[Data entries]
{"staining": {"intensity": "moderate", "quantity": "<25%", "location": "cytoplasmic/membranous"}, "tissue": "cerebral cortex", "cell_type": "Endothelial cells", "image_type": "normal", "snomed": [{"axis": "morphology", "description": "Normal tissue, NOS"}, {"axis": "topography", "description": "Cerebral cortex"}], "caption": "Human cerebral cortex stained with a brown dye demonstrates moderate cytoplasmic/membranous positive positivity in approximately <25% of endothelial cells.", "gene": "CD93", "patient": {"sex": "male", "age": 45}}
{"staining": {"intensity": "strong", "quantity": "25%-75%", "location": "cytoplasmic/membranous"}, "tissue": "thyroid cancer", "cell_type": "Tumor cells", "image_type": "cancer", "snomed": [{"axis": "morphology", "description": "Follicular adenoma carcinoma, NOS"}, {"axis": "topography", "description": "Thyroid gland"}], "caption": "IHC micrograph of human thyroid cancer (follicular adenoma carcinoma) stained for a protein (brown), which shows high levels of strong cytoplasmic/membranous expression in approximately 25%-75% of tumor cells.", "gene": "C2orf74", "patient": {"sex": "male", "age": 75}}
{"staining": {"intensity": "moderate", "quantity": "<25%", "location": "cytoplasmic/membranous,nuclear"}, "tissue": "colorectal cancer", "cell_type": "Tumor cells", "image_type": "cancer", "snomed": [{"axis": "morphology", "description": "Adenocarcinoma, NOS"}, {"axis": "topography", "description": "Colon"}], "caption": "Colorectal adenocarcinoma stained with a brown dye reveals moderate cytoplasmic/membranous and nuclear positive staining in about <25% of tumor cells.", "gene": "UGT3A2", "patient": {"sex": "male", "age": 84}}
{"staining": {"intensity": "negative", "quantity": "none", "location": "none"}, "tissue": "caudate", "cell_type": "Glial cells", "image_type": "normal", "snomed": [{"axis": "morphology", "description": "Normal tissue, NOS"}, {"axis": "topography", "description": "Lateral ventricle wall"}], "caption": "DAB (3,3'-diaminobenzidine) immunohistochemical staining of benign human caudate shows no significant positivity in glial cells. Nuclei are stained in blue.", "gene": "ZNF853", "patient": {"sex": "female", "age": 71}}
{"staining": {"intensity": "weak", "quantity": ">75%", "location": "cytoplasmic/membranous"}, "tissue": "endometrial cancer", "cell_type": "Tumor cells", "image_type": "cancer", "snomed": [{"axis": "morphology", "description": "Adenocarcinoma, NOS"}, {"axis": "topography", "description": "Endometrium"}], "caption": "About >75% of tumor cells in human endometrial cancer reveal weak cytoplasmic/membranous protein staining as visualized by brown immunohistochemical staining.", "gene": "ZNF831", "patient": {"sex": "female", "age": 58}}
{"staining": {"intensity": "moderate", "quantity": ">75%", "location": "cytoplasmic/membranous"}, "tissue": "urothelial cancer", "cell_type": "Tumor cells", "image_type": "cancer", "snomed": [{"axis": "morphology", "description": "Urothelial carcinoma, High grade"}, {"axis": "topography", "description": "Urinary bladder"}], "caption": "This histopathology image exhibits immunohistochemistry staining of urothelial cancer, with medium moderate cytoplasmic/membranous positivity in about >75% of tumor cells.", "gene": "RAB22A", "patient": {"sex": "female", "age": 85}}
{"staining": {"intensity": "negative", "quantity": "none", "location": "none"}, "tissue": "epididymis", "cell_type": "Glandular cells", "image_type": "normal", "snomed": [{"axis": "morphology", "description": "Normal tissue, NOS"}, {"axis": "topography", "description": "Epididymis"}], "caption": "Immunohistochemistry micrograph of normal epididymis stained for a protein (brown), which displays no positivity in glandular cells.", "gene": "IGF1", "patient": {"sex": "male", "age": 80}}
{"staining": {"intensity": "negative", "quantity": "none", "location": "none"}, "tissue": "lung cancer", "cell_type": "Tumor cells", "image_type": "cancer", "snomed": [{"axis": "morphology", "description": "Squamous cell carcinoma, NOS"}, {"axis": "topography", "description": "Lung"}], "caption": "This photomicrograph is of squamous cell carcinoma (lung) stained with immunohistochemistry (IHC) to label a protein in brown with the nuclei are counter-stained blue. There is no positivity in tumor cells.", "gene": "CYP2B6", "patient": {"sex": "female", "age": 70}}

> _EXERCISE BRIEF_:
Return only the part of the records above that opens with the line containing "adenocarcinoma stained with" and closes with the line containing "(3,3'-diaminobenzidine) immunohistochemical staining", ends included.

> _COMPLETED TASK_:
{"staining": {"intensity": "moderate", "quantity": "<25%", "location": "cytoplasmic/membranous,nuclear"}, "tissue": "colorectal cancer", "cell_type": "Tumor cells", "image_type": "cancer", "snomed": [{"axis": "morphology", "description": "Adenocarcinoma, NOS"}, {"axis": "topography", "description": "Colon"}], "caption": "Colorectal adenocarcinoma stained with a brown dye reveals moderate cytoplasmic/membranous and nuclear positive staining in about <25% of tumor cells.", "gene": "UGT3A2", "patient": {"sex": "male", "age": 84}}
{"staining": {"intensity": "negative", "quantity": "none", "location": "none"}, "tissue": "caudate", "cell_type": "Glial cells", "image_type": "normal", "snomed": [{"axis": "morphology", "description": "Normal tissue, NOS"}, {"axis": "topography", "description": "Lateral ventricle wall"}], "caption": "DAB (3,3'-diaminobenzidine) immunohistochemical staining of benign human caudate shows no significant positivity in glial cells. Nuclei are stained in blue.", "gene": "ZNF853", "patient": {"sex": "female", "age": 71}}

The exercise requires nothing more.